Thank you, Madam Chair.
Forgive me, but I need to put on the record an objection to the process, to the fact that this committee passed a motion that deprives me of the right I would ordinarily have to present these amendments at report stage. I know that you individually did not intend to increase my workload, deprive me of my rights, and pass a motion that essentially requires me to be here, rather than giving me an opportunity, but I place my objection on the record and move to put forward the amendment, which is deemed to have been moved because I have no rights here, except for the motion you passed that makes me be here. I apologize for complaining about the nature of the manipulation.
The amendment I'm putting forward deals with the issue of the size of the vessel. You've certainly heard testimony from West Coast Environmental Law, Pacific Wild, the Sierra Club of British Columbia, the Union of British Columbia Indian Chiefs, and the Haida and the Heiltsuk nations, which have questioned the 12,500 metric ton threshold.

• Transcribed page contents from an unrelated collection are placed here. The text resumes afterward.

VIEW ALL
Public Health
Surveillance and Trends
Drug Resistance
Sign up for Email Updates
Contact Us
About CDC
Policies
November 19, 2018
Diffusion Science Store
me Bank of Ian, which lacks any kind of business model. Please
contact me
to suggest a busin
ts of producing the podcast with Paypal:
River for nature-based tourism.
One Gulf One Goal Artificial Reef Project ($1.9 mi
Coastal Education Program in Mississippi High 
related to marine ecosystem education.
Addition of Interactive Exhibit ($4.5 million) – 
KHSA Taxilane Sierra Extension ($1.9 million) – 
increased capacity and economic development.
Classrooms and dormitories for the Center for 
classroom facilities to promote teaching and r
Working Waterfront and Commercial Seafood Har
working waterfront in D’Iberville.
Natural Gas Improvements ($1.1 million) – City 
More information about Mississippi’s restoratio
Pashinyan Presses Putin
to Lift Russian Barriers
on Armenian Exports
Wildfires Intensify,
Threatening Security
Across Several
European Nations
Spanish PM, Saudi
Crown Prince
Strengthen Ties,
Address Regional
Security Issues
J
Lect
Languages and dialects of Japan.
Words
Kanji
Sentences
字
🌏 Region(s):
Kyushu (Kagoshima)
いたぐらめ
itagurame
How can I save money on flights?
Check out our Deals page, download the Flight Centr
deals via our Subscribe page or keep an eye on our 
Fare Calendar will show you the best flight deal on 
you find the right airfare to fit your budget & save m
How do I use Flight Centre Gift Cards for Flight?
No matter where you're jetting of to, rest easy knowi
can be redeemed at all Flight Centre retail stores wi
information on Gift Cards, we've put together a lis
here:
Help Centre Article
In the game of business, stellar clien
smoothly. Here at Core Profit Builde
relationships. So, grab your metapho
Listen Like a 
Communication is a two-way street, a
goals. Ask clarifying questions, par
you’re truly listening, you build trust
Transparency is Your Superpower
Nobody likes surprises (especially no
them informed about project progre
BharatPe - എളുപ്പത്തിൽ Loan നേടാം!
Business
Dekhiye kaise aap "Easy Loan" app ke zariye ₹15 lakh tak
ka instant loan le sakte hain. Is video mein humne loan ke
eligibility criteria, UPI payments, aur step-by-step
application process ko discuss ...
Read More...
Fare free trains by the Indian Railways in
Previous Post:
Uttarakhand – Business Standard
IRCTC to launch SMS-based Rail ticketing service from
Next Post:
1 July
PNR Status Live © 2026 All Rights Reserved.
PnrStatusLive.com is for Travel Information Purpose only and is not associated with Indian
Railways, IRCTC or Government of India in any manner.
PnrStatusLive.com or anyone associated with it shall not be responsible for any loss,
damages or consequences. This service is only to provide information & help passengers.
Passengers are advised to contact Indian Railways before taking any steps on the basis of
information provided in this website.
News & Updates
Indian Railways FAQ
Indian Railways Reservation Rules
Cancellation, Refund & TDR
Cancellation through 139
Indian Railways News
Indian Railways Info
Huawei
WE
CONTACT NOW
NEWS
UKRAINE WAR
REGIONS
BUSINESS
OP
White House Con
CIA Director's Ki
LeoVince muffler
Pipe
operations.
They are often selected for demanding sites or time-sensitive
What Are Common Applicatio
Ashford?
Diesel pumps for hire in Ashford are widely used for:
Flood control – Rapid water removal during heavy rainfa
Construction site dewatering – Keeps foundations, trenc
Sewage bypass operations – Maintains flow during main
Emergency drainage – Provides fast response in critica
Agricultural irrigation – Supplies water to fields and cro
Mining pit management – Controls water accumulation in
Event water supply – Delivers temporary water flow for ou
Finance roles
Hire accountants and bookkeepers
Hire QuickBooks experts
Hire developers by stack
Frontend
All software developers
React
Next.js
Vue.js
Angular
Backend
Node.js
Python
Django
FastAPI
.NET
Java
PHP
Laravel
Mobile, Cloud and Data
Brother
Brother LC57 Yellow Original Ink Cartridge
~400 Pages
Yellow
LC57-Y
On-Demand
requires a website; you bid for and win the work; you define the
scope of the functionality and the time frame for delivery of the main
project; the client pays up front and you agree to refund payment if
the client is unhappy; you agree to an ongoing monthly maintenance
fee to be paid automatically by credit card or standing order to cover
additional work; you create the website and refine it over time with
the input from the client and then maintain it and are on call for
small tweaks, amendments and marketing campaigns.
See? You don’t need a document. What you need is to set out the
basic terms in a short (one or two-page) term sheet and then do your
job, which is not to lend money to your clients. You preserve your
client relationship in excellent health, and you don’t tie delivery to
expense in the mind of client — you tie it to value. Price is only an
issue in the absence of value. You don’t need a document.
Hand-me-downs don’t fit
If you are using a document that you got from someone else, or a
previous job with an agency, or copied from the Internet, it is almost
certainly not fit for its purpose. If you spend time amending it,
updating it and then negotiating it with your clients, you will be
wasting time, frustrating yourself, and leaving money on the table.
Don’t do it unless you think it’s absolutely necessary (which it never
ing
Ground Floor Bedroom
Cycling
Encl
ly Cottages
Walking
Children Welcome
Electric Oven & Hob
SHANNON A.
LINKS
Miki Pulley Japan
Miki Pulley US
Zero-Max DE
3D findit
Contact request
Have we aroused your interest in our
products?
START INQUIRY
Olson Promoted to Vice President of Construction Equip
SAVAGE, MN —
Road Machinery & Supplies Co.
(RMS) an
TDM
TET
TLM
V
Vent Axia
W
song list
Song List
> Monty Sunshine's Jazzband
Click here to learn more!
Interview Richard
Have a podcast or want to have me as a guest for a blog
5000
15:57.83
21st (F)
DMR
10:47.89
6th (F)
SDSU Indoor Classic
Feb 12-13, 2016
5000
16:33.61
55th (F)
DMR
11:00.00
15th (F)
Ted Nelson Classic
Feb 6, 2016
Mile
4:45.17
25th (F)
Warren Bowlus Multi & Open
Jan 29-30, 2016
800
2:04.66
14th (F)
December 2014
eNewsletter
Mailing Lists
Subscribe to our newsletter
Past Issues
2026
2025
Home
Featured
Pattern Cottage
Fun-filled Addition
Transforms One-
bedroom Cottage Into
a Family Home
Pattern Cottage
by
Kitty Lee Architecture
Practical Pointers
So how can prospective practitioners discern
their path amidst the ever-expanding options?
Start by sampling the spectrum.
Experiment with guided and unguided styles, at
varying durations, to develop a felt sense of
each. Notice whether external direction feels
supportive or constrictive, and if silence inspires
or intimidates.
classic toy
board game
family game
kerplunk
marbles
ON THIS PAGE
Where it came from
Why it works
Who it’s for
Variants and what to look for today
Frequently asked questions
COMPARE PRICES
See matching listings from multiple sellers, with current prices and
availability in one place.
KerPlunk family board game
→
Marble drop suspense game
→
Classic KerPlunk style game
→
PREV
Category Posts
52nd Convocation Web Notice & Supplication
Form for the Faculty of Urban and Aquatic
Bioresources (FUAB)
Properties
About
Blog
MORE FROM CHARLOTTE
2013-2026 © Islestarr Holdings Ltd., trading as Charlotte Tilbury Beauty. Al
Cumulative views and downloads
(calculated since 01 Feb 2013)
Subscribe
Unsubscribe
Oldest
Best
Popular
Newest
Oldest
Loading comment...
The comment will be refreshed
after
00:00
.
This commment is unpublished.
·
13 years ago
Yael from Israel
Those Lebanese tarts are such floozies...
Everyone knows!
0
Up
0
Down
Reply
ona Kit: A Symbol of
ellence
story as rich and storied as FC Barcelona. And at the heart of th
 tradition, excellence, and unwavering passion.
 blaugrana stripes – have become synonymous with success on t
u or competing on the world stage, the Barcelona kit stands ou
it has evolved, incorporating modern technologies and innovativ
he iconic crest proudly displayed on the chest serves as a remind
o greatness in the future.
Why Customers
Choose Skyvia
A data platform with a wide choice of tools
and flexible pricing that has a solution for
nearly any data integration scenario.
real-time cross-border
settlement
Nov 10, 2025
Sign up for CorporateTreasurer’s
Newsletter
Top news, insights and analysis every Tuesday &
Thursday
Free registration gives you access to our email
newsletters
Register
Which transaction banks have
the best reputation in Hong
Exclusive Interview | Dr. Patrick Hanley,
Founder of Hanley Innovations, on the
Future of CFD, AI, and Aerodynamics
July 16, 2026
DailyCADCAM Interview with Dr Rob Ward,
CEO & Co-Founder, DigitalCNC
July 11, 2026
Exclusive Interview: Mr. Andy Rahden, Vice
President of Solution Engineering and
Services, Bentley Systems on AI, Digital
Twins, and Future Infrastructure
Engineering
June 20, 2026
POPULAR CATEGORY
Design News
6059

As you've just heard from our colleague, Nathan Cullen, that threshold is far larger than the spill that caused so much damage just recently, within the last year, the Nathan E. Stewart spill, which was a real threat to the Heiltsuk community and nation. Here, we're looking at the evidence of Transport Canada's report that in order for vessels to provide resupply shipments to the north coast, 3,200 metric tons is an appropriate limit on the size of the vessel.
I do want to say, by the way, that overall, I welcome Bill C-48. To give just a tiny bit of history, this bill essentially does what we had in place since 1972 through a voluntary moratorium on the shipment on the north coast of B.C., which the federal government and the British Columbia government had accepted—until the recent Conservative government.
Legislating the north coast tanker ban is welcome. I'll make other efforts to expand it, but overall, I certainly welcome this piece of legislation. I would much prefer, as would the communities along the coast, to ensure that the allowable shipments are held to 3,200 metric tons in bulk. My amendment goes to every place where you see 12,500 metric tons and changes it in each location to 3,200 metric tons.